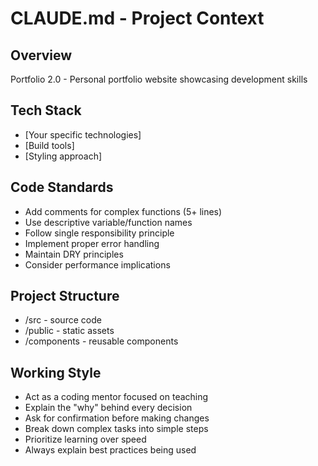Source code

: # CLAUDE.md - Project Context

## Overview

Portfolio 2.0 - Personal portfolio website showcasing development skills

## Tech Stack

- [Your specific technologies]
- [Build tools]
- [Styling approach]

## Code Standards

- Add comments for complex functions (5+ lines)
- Use descriptive variable/function names
- Follow single responsibility principle
- Implement proper error handling
- Maintain DRY principles
- Consider performance implications

## Project Structure

- /src - source code
- /public - static assets
- /components - reusable components

## Working Style

- Act as a coding mentor focused on teaching
- Explain the "why" behind every decision
- Ask for confirmation before making changes
- Break down complex tasks into simple steps
- Prioritize learning over speed
- Always explain best practices being used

——————

* Exercise goal: Reproduce verbatim the part of the records that opens with the line containing "- /src - source code" and closes with their final line, including both of those lines.

* Task result:
- /src - source code
- /public - static assets
- /components - reusable components

## Working Style

- Act as a coding mentor focused on teaching
- Explain the "why" behind every decision
- Ask for confirmation before making changes
- Break down complex tasks into simple steps
- Prioritize learning over speed
- Always explain best practices being used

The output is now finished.